A datasheet is not a step-by-step tutorial on building a device.
Someone:

--- Quote from: Starlord on July 03, 2016, 10:55:54 am ---I spent a year on this thing, so I've got no choice but to make it work with minimal changes.
--- End quote ---
Why does it have to work?


--- Quote from: Starlord on July 03, 2016, 10:55:54 am ---Well, I followed TI's reference design.  They said the filter part was optional, so I took them at their word.  :/
--- End quote ---
It probably works wonders if you couple it directly to a speaker without filtering.
Fungus:

--- Quote from: Starlord on July 03, 2016, 10:38:45 am ---
--- Quote from: Fungus on July 03, 2016, 09:51:07 am ---It would severely limit the data rate. Is that a problem?

--- End quote ---

Considering I2C is already super slow and I need to update something like 32-64 bytes worth of data 60 times a second for smooth animation?  Probably.

--- End quote ---

64*60*10bits=38400bits.

Back-of-the envelope math suggests you can go a lot lower than 400kbps.

Try the tinfoil wire shield first. Its quick to try it, it might be enough. If it works then you can look for something prettier.

Starlord:

--- Quote from: Someone on July 03, 2016, 11:21:57 am ---
--- Quote from: Starlord on July 03, 2016, 10:55:54 am ---I spent a year on this thing, so I've got no choice but to make it work with minimal changes.
--- End quote ---
Why does it have to work?
--- End quote ---

Because it's a product that I spent the better part of a year working on and have invested thousands of dollars into. I bet everything on it - it's a revision of an earlier design that had its own share of completely different issues but sold well enough to keep me in business, barely - and I've run out of time and money. 

I couldn't even afford to buy this scope, but last week I was in a panic when everything stopped working as soon as I moved it from the workbench, where it had been working fine for the last three months, into the final enclosure.  I spent a day running 50 different tests, mostly code changes since there wasn't much I could think to test electrically without a scope, and when I ran out of ideas for tests I ordered the scope, and the next morning I realized there were a few electrical tests I could try, like different speakers, isolating the speakers from the metal portion of the chassis, and shorter speaker wires.  It was then that I found disconnecting the speakers resolved the issue, and from there I figured out that the speakers I had on the bench worked, and then I discovered those only worked because I hadn't cut their leads short. 

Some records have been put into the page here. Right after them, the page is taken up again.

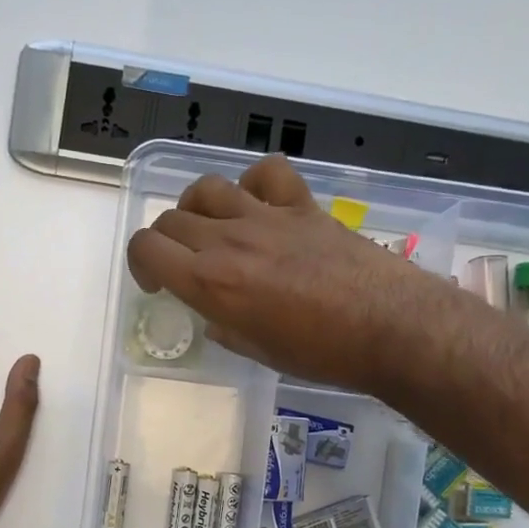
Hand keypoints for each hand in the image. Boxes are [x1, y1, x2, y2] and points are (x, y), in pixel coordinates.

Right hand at [126, 155, 454, 393]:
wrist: (388, 327)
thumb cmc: (321, 354)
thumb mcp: (258, 351)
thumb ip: (226, 327)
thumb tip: (218, 316)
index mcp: (211, 283)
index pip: (146, 248)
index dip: (140, 262)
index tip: (158, 284)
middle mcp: (229, 241)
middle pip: (171, 219)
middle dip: (167, 242)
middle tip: (185, 266)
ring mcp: (267, 217)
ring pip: (207, 189)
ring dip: (198, 209)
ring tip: (213, 230)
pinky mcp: (302, 206)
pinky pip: (266, 173)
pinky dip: (254, 183)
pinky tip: (260, 204)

Anyway, it's not like I chose I2C without being certain I could make it work over long runs.  I did my research, and if what should work in theory didn't work in practice, I could always use one of these chips:
http://www.nxp.com/documents/data_sheet/PCA9615.pdf

Of course I hadn't counted on this issue only rearing its ugly head in the 11th hour.  Probably should have invested in the scope sooner, but I was working with an extremely limited budget.